*ОТРЫВОК ТЕКСТА*
----
Теперь же я не знал, какой вопрос пришло время задать и кому. Что дальше? Какие вопросы нам следовало ставить, чтобы продвинуться в нашем понимании серой зоны? Я пребывал в полной растерянности. И вдруг меня осенило – ответ лежал буквально под рукой. В двух, казалось бы, разных нитях моего исследования имелось много общего. Можно даже сказать, они были очень тесно связаны. Следующее направление поисков напрашивалось само собой. Просто я его пока не замечал.
7. Мир в твоей воле
Какой бы факел мы ни зажигали и какое бы пространство он ни освещал, всегда наш горизонт остается окутанным глубокой тьмой.
В последний раз я слышал о Кевине в 2005 году, спустя два года после того, как с ним случился инсульт. К тому времени его состояние стабилизировалось, из больницы Кевина перевели в специальный интернат, где о нем заботились, поскольку его диагноз – вегетативное состояние – остался неизменным. Интересно, знал ли Кевин, что мы пытались с ним связаться? Сотрудники интерната были в курсе наших выводов, но могли ли они изменить жизнь Кевина? Будут ли с ним обращаться иначе? Станут ли разговаривать с ним, думая, что он может их понять? Будут ли ему читать? Наверное, я никогда об этом не узнаю.
Примерно в то же время, когда мы сканировали Кевина, я работал с Аней Дав, одной из моих аспиранток, над другим проектом. Мы исследовали связь лобных долей мозга и памяти. Интуиция подсказывала, что лобные доли особенно важны в тех случаях, когда мы специально решаем что-то зафиксировать в памяти, говорим себе, что необходимо запомнить нечто жизненно важное. Лобные доли не участвуют в так называемых «автоматических» воспоминаниях, тех деталях и фактах, которые вы легко обретаете, с чем сталкиваетесь каждый день: какого цвета ваша машина или как пройти в ванную комнату в вашей квартире. Лобные доли вступают в игру в тех случаях, когда вы стремитесь запомнить номер телефона, адрес или список покупок – слишком короткий, чтобы записывать его на бумаге. Мне это различие представлялось очень важным для данной области исследования: нужно было показать, что по крайней мере у некоторых пациентов в вегетативном состоянии имелись признаки сознания, и эти пациенты демонстрировали не автоматические, бессознательные реакции на предложенные способы стимуляции, как утверждали наши оппоненты.
----
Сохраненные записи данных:

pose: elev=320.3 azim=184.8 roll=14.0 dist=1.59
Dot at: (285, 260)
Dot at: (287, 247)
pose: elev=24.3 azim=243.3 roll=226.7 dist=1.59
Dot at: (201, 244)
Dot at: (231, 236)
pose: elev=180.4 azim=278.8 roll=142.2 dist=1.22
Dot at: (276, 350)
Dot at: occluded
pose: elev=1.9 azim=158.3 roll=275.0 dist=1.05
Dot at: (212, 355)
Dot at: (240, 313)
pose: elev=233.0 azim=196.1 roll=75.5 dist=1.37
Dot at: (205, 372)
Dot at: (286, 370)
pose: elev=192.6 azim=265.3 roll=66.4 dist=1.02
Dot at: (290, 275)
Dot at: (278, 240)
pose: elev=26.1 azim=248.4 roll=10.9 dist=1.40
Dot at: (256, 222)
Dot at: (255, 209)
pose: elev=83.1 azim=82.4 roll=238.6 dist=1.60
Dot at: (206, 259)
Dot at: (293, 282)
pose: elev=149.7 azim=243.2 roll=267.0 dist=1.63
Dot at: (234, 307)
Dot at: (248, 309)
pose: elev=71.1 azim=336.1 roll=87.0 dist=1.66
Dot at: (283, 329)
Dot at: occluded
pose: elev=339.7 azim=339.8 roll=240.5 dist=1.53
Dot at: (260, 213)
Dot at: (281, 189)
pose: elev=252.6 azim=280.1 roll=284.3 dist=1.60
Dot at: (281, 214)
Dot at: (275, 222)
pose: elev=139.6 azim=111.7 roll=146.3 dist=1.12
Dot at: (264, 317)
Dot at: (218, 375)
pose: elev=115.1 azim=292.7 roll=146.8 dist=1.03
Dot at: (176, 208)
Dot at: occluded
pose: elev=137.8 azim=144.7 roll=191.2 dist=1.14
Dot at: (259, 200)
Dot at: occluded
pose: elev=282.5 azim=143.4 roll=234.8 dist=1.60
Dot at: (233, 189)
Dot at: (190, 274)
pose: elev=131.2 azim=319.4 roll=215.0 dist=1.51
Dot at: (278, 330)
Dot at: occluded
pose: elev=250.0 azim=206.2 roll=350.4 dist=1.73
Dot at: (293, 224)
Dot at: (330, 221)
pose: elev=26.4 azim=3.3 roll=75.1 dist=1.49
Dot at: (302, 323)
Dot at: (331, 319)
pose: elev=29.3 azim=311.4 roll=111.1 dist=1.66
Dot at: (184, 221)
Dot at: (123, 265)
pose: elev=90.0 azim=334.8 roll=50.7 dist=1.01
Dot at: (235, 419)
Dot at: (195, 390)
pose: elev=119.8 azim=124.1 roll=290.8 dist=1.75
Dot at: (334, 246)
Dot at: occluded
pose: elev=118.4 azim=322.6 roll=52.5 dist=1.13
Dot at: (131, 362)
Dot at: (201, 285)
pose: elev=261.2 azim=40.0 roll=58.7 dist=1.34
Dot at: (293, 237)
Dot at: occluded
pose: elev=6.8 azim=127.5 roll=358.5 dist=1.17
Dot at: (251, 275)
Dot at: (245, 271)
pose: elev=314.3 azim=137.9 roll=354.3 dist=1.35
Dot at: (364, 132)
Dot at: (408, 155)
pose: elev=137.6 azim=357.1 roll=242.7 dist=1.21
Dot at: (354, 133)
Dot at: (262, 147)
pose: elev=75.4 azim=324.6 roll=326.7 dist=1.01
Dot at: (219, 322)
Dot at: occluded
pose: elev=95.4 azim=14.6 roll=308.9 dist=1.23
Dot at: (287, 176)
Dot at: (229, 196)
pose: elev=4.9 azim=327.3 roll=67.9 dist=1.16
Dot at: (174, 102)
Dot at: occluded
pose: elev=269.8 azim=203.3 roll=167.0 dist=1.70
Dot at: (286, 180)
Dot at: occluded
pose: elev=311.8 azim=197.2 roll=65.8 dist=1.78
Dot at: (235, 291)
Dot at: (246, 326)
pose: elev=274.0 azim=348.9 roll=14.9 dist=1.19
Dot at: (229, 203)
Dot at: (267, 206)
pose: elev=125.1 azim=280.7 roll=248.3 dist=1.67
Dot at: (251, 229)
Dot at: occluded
----
*ЗАДАНИЯ К УПРАЖНЕНИЮ*
• 1. Кратко изложите отрывок в трех предложениях.
• 2. Выведите из отрывка фрагмент от слов «Теперь же я» до слов «пока не замечал.» включительно.

*ПИСЬМЕННЫЕ ОТВЕТЫ*
• 1. Кевина после инсульта перевели из больницы в специальный интернат, поскольку диагноз «вегетативное состояние» остался неизменным; последние известия о нем относятся к 2005 году. Примерно тогда же, когда сканировали Кевина, вместе с аспиранткой Аней Дав велось исследование связи лобных долей мозга и памяти. Предполагалось, что лобные доли важны при намеренном запоминании, а не при автоматических воспоминаниях, и это различие должно было помочь показать, что у некоторых пациентов в вегетативном состоянии имелись признаки сознания.

• 2.
Теперь же я не знал, какой вопрос пришло время задать и кому. Что дальше? Какие вопросы нам следовало ставить, чтобы продвинуться в нашем понимании серой зоны? Я пребывал в полной растерянности. И вдруг меня осенило – ответ лежал буквально под рукой. В двух, казалось бы, разных нитях моего исследования имелось много общего. Можно даже сказать, они были очень тесно связаны. Следующее направление поисков напрашивалось само собой. Просто я его пока не замечал.